Operation SpecTor Targets Darknet Markets

A coordinated operation spanning nine countries targeting darknet drug markets culminated in seizures of more than $50 million and millions of potentially lethal pills.


Video Transcript

Kristen Varel, supervisory special agent, JCODE: JCODE is partnership between 13 U.S. agencies: FBI, DEA, postal investigators, HSI and IRS from the operational side.

Andrew Innocenti, supervisory special agent, FBI Los Angeles: We work darknet drug investigations. We search for who is selling illicit drugs online. So that could be opioids involving fentanyl, OxyContin pills. We also see heroin, meth, cocaine, you name it. Whatever drugs, illicit drugs are available, they're probably being sold on the darknet.

Varel: We focus on the vendor side of it here in the U.S., but the marketplace themselves and often the infrastructure is located overseas, heavily in European countries. And so we work a lot with our Europol partners.

Slide: Darknet marketplaces operate largely on the misguided belief that transactions occur behind a veil of anonymity.
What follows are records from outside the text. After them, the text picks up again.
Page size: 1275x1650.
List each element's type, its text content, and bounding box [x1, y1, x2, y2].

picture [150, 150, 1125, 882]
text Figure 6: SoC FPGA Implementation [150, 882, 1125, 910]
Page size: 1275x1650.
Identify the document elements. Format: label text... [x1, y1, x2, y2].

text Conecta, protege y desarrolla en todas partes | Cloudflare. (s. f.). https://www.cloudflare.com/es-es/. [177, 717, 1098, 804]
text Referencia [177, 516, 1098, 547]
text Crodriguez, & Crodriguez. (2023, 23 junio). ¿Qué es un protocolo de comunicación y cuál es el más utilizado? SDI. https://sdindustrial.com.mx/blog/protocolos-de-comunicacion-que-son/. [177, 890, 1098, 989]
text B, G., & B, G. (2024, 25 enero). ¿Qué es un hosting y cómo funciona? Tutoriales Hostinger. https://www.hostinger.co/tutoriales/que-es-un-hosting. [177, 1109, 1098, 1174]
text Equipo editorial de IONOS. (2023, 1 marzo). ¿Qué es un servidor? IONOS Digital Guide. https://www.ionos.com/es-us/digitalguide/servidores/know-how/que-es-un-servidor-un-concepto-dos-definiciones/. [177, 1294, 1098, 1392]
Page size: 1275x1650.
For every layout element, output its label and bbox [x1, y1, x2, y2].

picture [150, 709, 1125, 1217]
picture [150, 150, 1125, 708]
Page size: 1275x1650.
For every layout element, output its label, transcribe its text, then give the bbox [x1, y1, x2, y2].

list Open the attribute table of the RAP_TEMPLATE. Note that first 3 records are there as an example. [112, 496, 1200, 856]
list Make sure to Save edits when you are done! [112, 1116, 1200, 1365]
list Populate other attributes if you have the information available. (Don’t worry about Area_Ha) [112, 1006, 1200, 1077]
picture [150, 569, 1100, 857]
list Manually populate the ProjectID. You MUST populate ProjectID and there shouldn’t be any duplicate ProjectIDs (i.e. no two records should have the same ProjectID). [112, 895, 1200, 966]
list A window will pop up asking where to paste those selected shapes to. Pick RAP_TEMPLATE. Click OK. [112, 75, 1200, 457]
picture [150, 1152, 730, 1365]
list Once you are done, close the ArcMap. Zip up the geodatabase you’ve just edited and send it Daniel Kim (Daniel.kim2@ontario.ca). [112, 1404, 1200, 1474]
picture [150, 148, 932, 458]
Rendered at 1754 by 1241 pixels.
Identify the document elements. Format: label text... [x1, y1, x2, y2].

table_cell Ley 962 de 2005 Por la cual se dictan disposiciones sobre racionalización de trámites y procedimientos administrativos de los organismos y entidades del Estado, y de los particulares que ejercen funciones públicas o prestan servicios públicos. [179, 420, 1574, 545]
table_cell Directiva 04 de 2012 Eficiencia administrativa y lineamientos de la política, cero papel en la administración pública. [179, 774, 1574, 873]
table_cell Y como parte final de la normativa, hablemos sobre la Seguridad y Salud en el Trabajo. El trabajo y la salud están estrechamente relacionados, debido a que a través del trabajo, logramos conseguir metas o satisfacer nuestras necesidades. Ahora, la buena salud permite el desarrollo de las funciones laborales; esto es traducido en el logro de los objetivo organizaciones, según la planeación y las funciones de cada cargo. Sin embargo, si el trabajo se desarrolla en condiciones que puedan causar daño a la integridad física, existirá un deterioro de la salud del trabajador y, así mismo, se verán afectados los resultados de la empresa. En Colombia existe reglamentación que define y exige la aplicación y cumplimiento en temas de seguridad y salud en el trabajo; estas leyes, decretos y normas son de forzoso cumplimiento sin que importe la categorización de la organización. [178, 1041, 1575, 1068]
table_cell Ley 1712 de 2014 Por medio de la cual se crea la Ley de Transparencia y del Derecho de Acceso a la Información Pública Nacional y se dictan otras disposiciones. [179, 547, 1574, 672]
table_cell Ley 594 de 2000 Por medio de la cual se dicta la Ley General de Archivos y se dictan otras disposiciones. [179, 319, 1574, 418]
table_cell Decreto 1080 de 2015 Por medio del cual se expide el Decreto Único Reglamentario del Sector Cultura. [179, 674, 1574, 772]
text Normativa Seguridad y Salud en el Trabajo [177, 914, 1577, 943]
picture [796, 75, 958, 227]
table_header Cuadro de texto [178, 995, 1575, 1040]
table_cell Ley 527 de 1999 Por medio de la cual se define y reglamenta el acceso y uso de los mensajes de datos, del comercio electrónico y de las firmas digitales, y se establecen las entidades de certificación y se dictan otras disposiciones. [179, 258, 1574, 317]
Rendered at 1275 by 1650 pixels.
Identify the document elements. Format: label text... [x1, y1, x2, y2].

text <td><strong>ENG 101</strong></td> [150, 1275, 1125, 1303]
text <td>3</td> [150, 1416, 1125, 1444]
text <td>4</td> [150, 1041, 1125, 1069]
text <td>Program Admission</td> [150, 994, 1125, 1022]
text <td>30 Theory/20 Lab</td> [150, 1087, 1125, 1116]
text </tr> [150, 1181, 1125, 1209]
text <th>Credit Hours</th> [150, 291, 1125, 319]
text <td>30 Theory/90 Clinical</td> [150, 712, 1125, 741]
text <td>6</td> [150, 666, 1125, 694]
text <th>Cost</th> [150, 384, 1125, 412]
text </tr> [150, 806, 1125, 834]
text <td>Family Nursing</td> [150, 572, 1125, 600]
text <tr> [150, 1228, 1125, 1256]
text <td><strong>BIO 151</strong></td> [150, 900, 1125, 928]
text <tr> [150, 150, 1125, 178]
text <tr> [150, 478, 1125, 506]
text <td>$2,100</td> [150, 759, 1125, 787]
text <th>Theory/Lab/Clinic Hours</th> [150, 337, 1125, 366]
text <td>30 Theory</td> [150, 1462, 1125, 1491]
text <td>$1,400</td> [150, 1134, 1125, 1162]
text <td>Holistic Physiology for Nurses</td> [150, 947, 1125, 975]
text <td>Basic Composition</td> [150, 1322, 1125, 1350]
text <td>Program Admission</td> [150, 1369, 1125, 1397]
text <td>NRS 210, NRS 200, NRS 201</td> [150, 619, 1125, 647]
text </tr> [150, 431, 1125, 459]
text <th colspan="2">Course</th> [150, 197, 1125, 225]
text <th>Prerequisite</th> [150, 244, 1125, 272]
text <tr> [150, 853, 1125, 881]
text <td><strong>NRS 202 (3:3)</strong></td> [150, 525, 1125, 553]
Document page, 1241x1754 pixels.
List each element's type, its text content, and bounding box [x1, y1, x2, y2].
Innocenti: If you know where to navigate to and you're able to find these different marketplaces and there are several of them up and running at any given time, you can peruse through and search different categories, drugs and opioids being one of them. And the way that it appears on your screen looks very professionally done. These vendor pages will list what they're selling, how much it costs, pictures. They have ratings from customers, how fast they got their products and obviously the prices.

Varel: Most of these darknet actors, the reason they're operating in the darknet is they don't see it as much of a risk as if they're doing hand-to-hand deals on the street. But we can see these transactions just as well as we can see those.

Innocenti: You might think that you have complete anonymity when you're operating in these environments, but the FBI, JCODE, and our law enforcement partners are able to pierce that.

Slide: The opioid seizures during Operation SpecTor dwarfed all prior operations since the Department of Justice launched JCODE in 2018.

Slide: The sheer volume of drugs seized during dozens of JCODE operations revealed both a flourishing market and the need for agencies to work together to fight it.

Slide: A single operation last fall turned up thousands of pills, some clearly aimed at young people who may not know what they are getting.

Innocenti: The individual who was responsible purported to be able to press thousands of pills a day. So you can imagine the frequency and the amount of drugs that are being able to be made and how fast they can be shipped out.

We found tens of thousands of pills at these locations. Some of them were rainbow colored. They call them Skittles. And those are purposefully marketed for teens and kids.

Varel: We’re seeing a lot more potent drugs. We’re trying to do our best to get the message out there that these pills are dangerous and you don't know what you’re getting. These individuals that are putting products [out there], they’re not chemists. They look for the profit margin. So they’re buying the cheap products like fentanyl.

Innocenti: The challenges that we face are, even when these pills are created and shipped around the country, well, now those pills are being resold in some instances to people in high school, people at universities.

By that point, you're diluting the message of what this actually is or is purporting to be. So oftentimes some of the questions we get are, you know, why would drug traffickers be selling pills to people that would kill them?

And that's not the point. That's not the idea. That's not the intent. The intent is to provide something that's so strong that these people get addicted. But when the messaging gets changed over time, from drug trafficker to darknet vendor, to reseller, to the local high school kid who's handing them out, who knows what you might be taking. And so that's where the danger lies.